Consolidating credit card debt is a very popular way to reduce the amount of interest you pay on a credit card. There is more than meets the eye, however, so don’t think that a credit card consolidation is the only & best way to reduce your total interest charges.
Here are a few ways you can affordably consolidate a credit card debt:
- Use a P2P Loan – Peer-to-peer lending sites are a popular way to combine credit card debts in consolidation. Consolidating credit card loans through a P2P lending site is as easy as applying for a loan, waiting for the loan to be fully funded, and then distributing the loan to your existing creditors.

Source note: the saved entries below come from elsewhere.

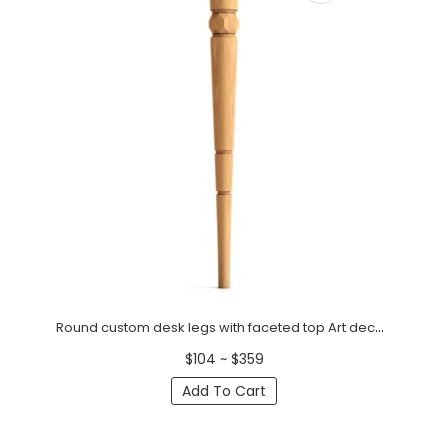
Round custom desk legs with faceted top Art deco (1 PC)
$104 ~ $359
Add To Cart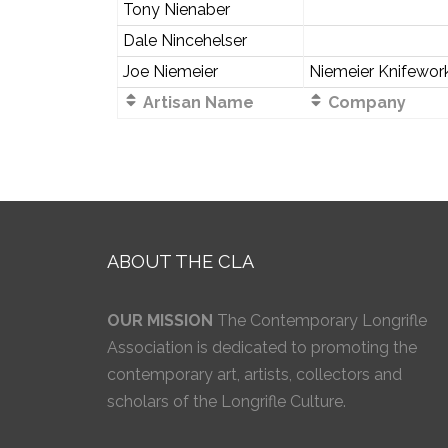
Tony Nienaber
Dale Nincehelser
Joe Niemeier
Niemeier Knifewor
Artisan Name
Company
ABOUT THE CLA
OUR MISSION
The Contemporary Longrifle
Association is dedicated to promoting the
contemporary art, artists, collectors and
scholars of the Longrifle Culture.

A P2P site like Prosper or Lending Club allows you to choose from a 3-5 year amortization period, freeing you of debt in less than five years.
- Personal loans – A personal loan from a bank is a great way to trade high-interest unsecured debt from a credit card into a low interest unsecured loan from a bank. If you have a good relationship with a local bank, consider leveraging it to receive a personal loan at a lower interest rate to consolidate your credit card debt. A traditional personal loan can range in amortization period from 1-10 years, making it more flexible than online options like a P2P loan.
- Balance transfers – Transferring your balances to another credit card company for low rates is another way to reduce your total debt load. A balance transfer offer will give you up to 18 months of 0% interest, enough time to substantially reduce interest charges and pay off your debt in the most efficient way possible. If you can pay off your debt in less than 18 months, consider a balance transfer offer as it will have the lowest interest rate.
Consolidating credit card debt is not as straightforward as going to a consolidation company. Consider the above options before using a consolidation service for small credit card debts. Often, reducing the interest is enough to reduce the burden of credit card debt to make it more manageable.